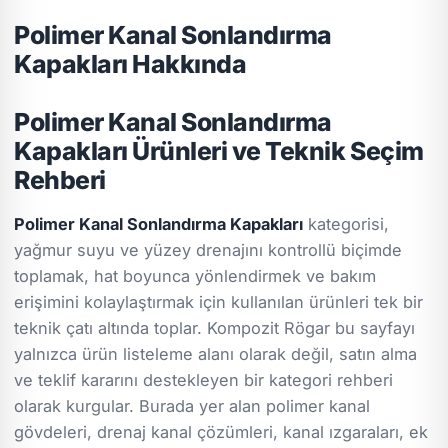
Polimer Kanal Sonlandırma
Kapakları Hakkında
Polimer Kanal Sonlandırma
Kapakları Ürünleri ve Teknik Seçim
Rehberi
Polimer Kanal Sonlandırma Kapakları
kategorisi,
yağmur suyu ve yüzey drenajını kontrollü biçimde
toplamak, hat boyunca yönlendirmek ve bakım
erişimini kolaylaştırmak için kullanılan ürünleri tek bir
teknik çatı altında toplar. Kompozit Rögar bu sayfayı
yalnızca ürün listeleme alanı olarak değil, satın alma
ve teklif kararını destekleyen bir kategori rehberi
olarak kurgular. Burada yer alan polimer kanal
gövdeleri, drenaj kanal çözümleri, kanal ızgaraları, ek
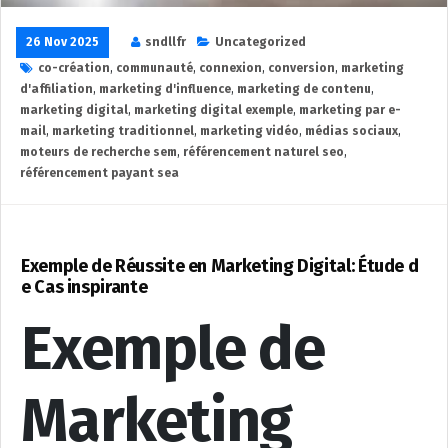
26 Nov 2025
sndllfr
Uncategorized
co-création
,
communauté
,
connexion
,
conversion
,
marketing
d'affiliation
,
marketing d'influence
,
marketing de contenu
,
marketing digital
,
marketing digital exemple
,
marketing par e-
mail
,
marketing traditionnel
,
marketing vidéo
,
médias sociaux
,
moteurs de recherche sem
,
référencement naturel seo
,
référencement payant sea
Exemple de Réussite en Marketing Digital: Étude d
e Cas inspirante
Exemple de
Marketing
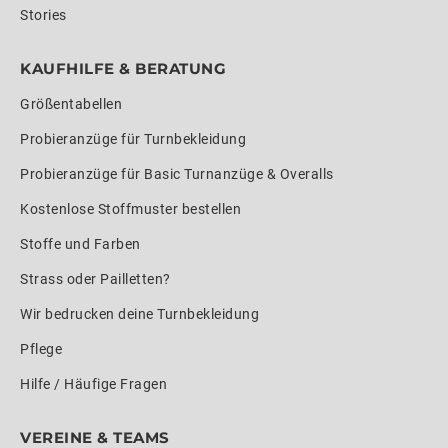
Stories
KAUFHILFE & BERATUNG
Größentabellen
Probieranzüge für Turnbekleidung
Probieranzüge für Basic Turnanzüge & Overalls
Kostenlose Stoffmuster bestellen
Stoffe und Farben
Strass oder Pailletten?
Wir bedrucken deine Turnbekleidung
Pflege
Hilfe / Häufige Fragen
VEREINE & TEAMS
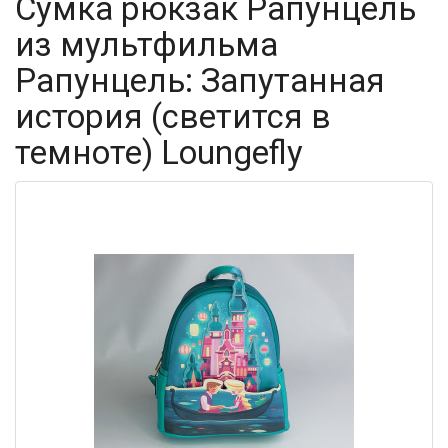
Сумка рюкзак Рапунцель
из мультфильма
Рапунцель: Запутанная
история (светится в
темноте) Loungefly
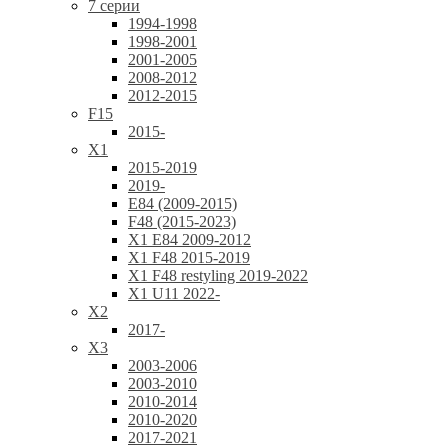
7 серии
1994-1998
1998-2001
2001-2005
2008-2012
2012-2015
F15
2015-
X1
2015-2019
2019-
E84 (2009-2015)
F48 (2015-2023)
X1 E84 2009-2012
X1 F48 2015-2019
X1 F48 restyling 2019-2022
X1 U11 2022-
X2
2017-
X3
2003-2006
2003-2010
2010-2014
2010-2020
2017-2021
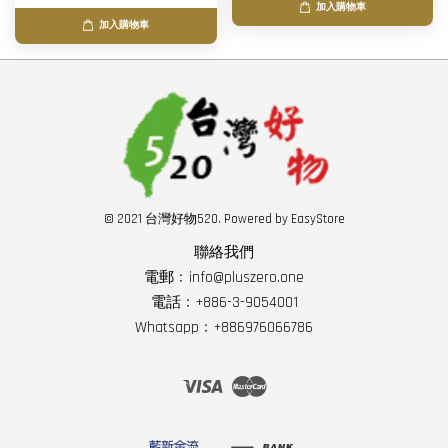
加入購物車
加入購物車
© 2021 台灣好物520. Powered by
EasyStore
聯絡我們
電郵﹕info@pluszero.one
電話﹕+886-3-9054001
Whatsapp﹕+886976066786
Visa
Master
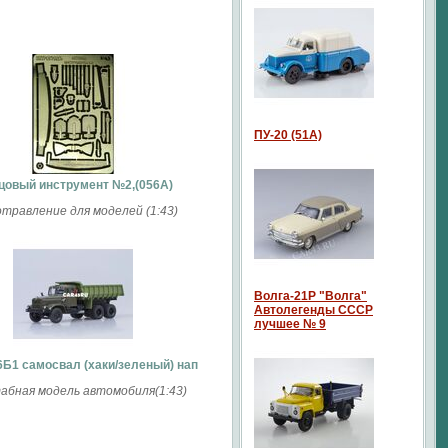
ПУ-20 (51А)
овый инструмент №2,(056A)
травление для моделей (1:43)
Волга-21P "Волга"
Автолегенды СССР
лучшее № 9
Б1 самосвал (хаки/зеленый) нап
бная модель автомобиля(1:43)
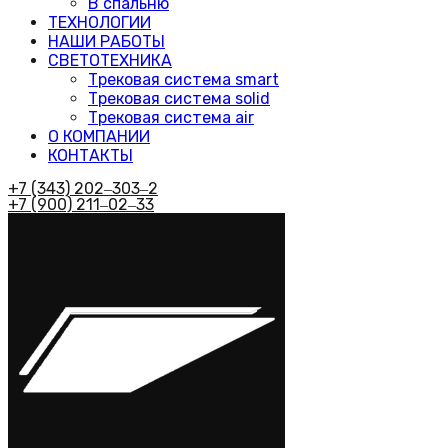
В спальню
ТЕХНОЛОГИИ
НАШИ РАБОТЫ
СВЕТОТЕХНИКА
Трековая система smart
Трековая система solid
Трековая система air
О КОМПАНИИ
КОНТАКТЫ
+7 (343) 202‒303‒2
+7 (900) 211‒02‒33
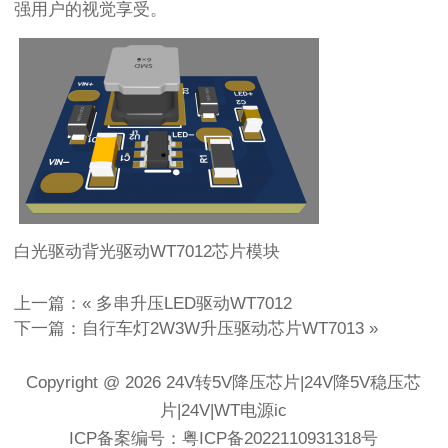
强用户的视觉享受。
白光驱动背光驱动WT7012芯片模块
上一篇：«
多串升压LED驱动WT7012
下一篇：
自行车灯2W3W升压驱动芯片WT7013
»
Copyright @ 2026 24V转5V降压芯片|24V降5V稳压芯
片|24V|WT电源ic
ICP备案编号：粤ICP备2022110931318号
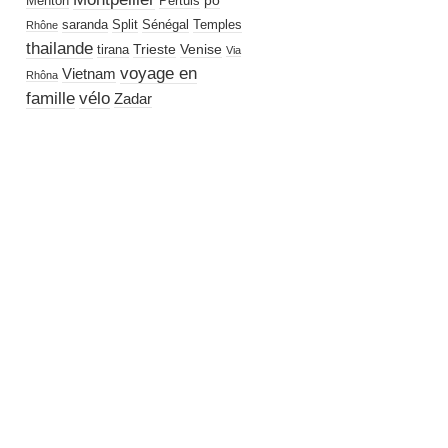
po
Menton
Pertuis
saranda
Split
Sénégal
Temples
Rhône
thailande
Trieste
Venise
tirana
Via
voyage en
Vietnam
Rhôna
famille
vélo
Zadar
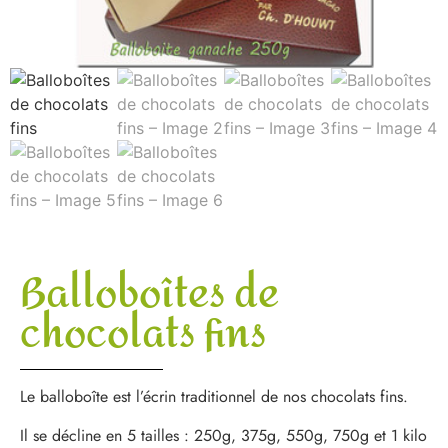
Balloboîtes de
chocolats fins
Le balloboîte est l’écrin traditionnel de nos chocolats fins.
Il se décline en 5 tailles : 250g, 375g, 550g, 750g et 1 kilo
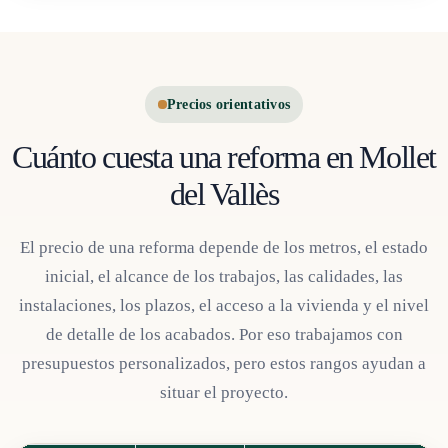
Precios orientativos
Cuánto cuesta una reforma en Mollet
del Vallès
El precio de una reforma depende de los metros, el estado
inicial, el alcance de los trabajos, las calidades, las
instalaciones, los plazos, el acceso a la vivienda y el nivel
de detalle de los acabados. Por eso trabajamos con
presupuestos personalizados, pero estos rangos ayudan a
situar el proyecto.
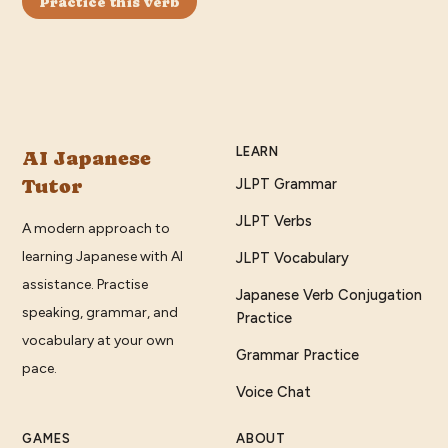
Practice this verb
LEARN
AI Japanese
Tutor
JLPT Grammar
JLPT Verbs
A modern approach to
learning Japanese with AI
JLPT Vocabulary
assistance. Practise
Japanese Verb Conjugation
speaking, grammar, and
Practice
vocabulary at your own
Grammar Practice
pace.
Voice Chat
GAMES
ABOUT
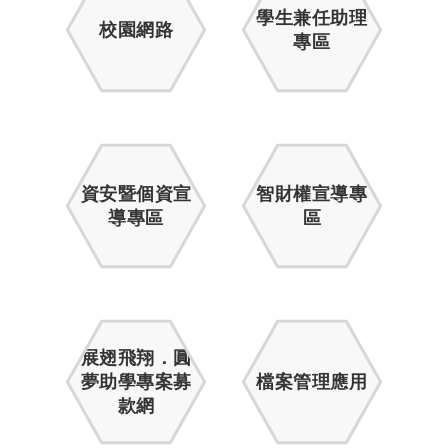
學生兼任助理
校園網路
專區
資安暨個資宣
智財權宣導專
導專區
區
展翅飛翔．圓
夢助學專案募
檔案管理應用
款網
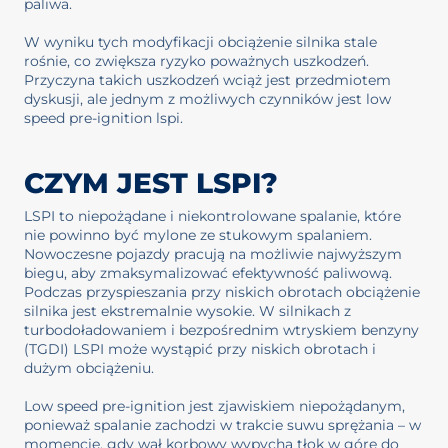
paliwa.
W wyniku tych modyfikacji obciążenie silnika stale
rośnie, co zwiększa ryzyko poważnych uszkodzeń.
Przyczyna takich uszkodzeń wciąż jest przedmiotem
dyskusji, ale jednym z możliwych czynników jest low
speed pre-ignition lspi.
CZYM JEST LSPI?
LSPI to niepożądane i niekontrolowane spalanie, które
nie powinno być mylone ze stukowym spalaniem.
Nowoczesne pojazdy pracują na możliwie najwyższym
biegu, aby zmaksymalizować efektywność paliwową.
Podczas przyspieszania przy niskich obrotach obciążenie
silnika jest ekstremalnie wysokie. W silnikach z
turbodoładowaniem i bezpośrednim wtryskiem benzyny
(TGDI) LSPI może wystąpić przy niskich obrotach i
dużym obciążeniu.
Low speed pre-ignition jest zjawiskiem niepożądanym,
ponieważ spalanie zachodzi w trakcie suwu sprężania – w
momencie, gdy wał korbowy wypycha tłok w górę do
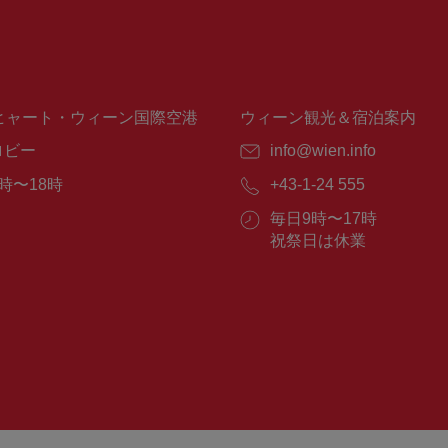
ヒャート・ウィーン国際空港
ウィーン観光＆宿泊案内
ロビー
E
info@wien.info
メ
時〜18時
電
+43-1-24 555
ー
話
ル：
営
毎日9時〜17時
番
業
祝祭日は休業
号：
時
間：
============
DIRECTIONS >>
Reproduce the text of every row above word for word, with the same line breaks. Leave the pictures out of your answer.

EXERCISE SOLUTION >>
Polimer Kanal Sonlandırma
Kapakları Hakkında
Polimer Kanal Sonlandırma
Kapakları Ürünleri ve Teknik Seçim
Rehberi
Polimer Kanal Sonlandırma Kapakları
kategorisi,
yağmur suyu ve yüzey drenajını kontrollü biçimde
toplamak, hat boyunca yönlendirmek ve bakım
erişimini kolaylaştırmak için kullanılan ürünleri tek bir
teknik çatı altında toplar. Kompozit Rögar bu sayfayı
yalnızca ürün listeleme alanı olarak değil, satın alma
ve teklif kararını destekleyen bir kategori rehberi
olarak kurgular. Burada yer alan polimer kanal
gövdeleri, drenaj kanal çözümleri, kanal ızgaraları, ek
26 Nov 2025
sndllfr
Uncategorized
co-création
,
communauté
,
connexion
,
conversion
,
marketing
d'affiliation
,
marketing d'influence
,
marketing de contenu
,
marketing digital
,
marketing digital exemple
,
marketing par e-
mail
,
marketing traditionnel
,
marketing vidéo
,
médias sociaux
,
moteurs de recherche sem
,
référencement naturel seo
,
référencement payant sea
Exemple de Réussite en Marketing Digital: Étude d
e Cas inspirante
Exemple de
Marketing
Stories
KAUFHILFE & BERATUNG
Größentabellen
Probieranzüge für Turnbekleidung
Probieranzüge für Basic Turnanzüge & Overalls
Kostenlose Stoffmuster bestellen
Stoffe und Farben
Strass oder Pailletten?
Wir bedrucken deine Turnbekleidung
Pflege
Hilfe / Häufige Fragen
VEREINE & TEAMS
Сумка рюкзак Рапунцель
из мультфильма
Рапунцель: Запутанная
история (светится в
темноте) Loungefly
7 серии
1994-1998
1998-2001
2001-2005
2008-2012
2012-2015
F15
2015-
X1
2015-2019
2019-
E84 (2009-2015)
F48 (2015-2023)
X1 E84 2009-2012
X1 F48 2015-2019
X1 F48 restyling 2019-2022
X1 U11 2022-
X2
2017-
X3
2003-2006
2003-2010
2010-2014
2010-2020
2017-2021
加入購物車
加入購物車
© 2021 台灣好物520. Powered by
EasyStore
聯絡我們
電郵﹕info@pluszero.one
電話﹕+886-3-9054001
Whatsapp﹕+886976066786
Visa
Master
ПУ-20 (51А)
овый инструмент №2,(056A)
травление для моделей (1:43)
Волга-21P "Волга"
Автолегенды СССР
лучшее № 9
Б1 самосвал (хаки/зеленый) нап
бная модель автомобиля(1:43)
В спальню
ТЕХНОЛОГИИ
НАШИ РАБОТЫ
СВЕТОТЕХНИКА
Трековая система smart
Трековая система solid
Трековая система air
О КОМПАНИИ
КОНТАКТЫ
+7 (343) 202‒303‒2
+7 (900) 211‒02‒33
强用户的视觉享受。
白光驱动背光驱动WT7012芯片模块
上一篇：«
多串升压LED驱动WT7012
下一篇：
自行车灯2W3W升压驱动芯片WT7013
»
Copyright @ 2026 24V转5V降压芯片|24V降5V稳压芯
片|24V|WT电源ic
ICP备案编号：粤ICP备2022110931318号
po
Menton
Pertuis
saranda
Split
Sénégal
Temples
Rhône
thailande
Trieste
Venise
tirana
Via
voyage en
Vietnam
Rhôna
famille
vélo
Zadar
Balloboîtes de
chocolats fins
Le balloboîte est l’écrin traditionnel de nos chocolats fins.
Il se décline en 5 tailles : 250g, 375g, 550g, 750g et 1 kilo
Precios orientativos
Cuánto cuesta una reforma en Mollet
del Vallès
El precio de una reforma depende de los metros, el estado
inicial, el alcance de los trabajos, las calidades, las
instalaciones, los plazos, el acceso a la vivienda y el nivel
de detalle de los acabados. Por eso trabajamos con
presupuestos personalizados, pero estos rangos ayudan a
situar el proyecto.
Practice this verb
LEARN
AI Japanese
Tutor
JLPT Grammar
JLPT Verbs
A modern approach to
learning Japanese with AI
JLPT Vocabulary
assistance. Practise
Japanese Verb Conjugation
speaking, grammar, and
Practice
vocabulary at your own
Grammar Practice
pace.
Voice Chat
GAMES
ABOUT
學生兼任助理
校園網路
專區
資安暨個資宣
智財權宣導專
導專區
區
展翅飛翔．圓
夢助學專案募
檔案管理應用
款網
paliwa.
W wyniku tych modyfikacji obciążenie silnika stale
rośnie, co zwiększa ryzyko poważnych uszkodzeń.
Przyczyna takich uszkodzeń wciąż jest przedmiotem
dyskusji, ale jednym z możliwych czynników jest low
speed pre-ignition lspi.
CZYM JEST LSPI?
LSPI to niepożądane i niekontrolowane spalanie, które
nie powinno być mylone ze stukowym spalaniem.
Nowoczesne pojazdy pracują na możliwie najwyższym
biegu, aby zmaksymalizować efektywność paliwową.
Podczas przyspieszania przy niskich obrotach obciążenie
silnika jest ekstremalnie wysokie. W silnikach z
turbodoładowaniem i bezpośrednim wtryskiem benzyny
(TGDI) LSPI może wystąpić przy niskich obrotach i
dużym obciążeniu.
Low speed pre-ignition jest zjawiskiem niepożądanym,
ponieważ spalanie zachodzi w trakcie suwu sprężania – w
momencie, gdy wał korbowy wypycha tłok w górę do
ヒャート・ウィーン国際空港
ウィーン観光＆宿泊案内
ロビー
E
info@wien.info
メ
時〜18時
電
+43-1-24 555
ー
話
ル：
営
毎日9時〜17時
番
業
祝祭日は休業
号：
時
間：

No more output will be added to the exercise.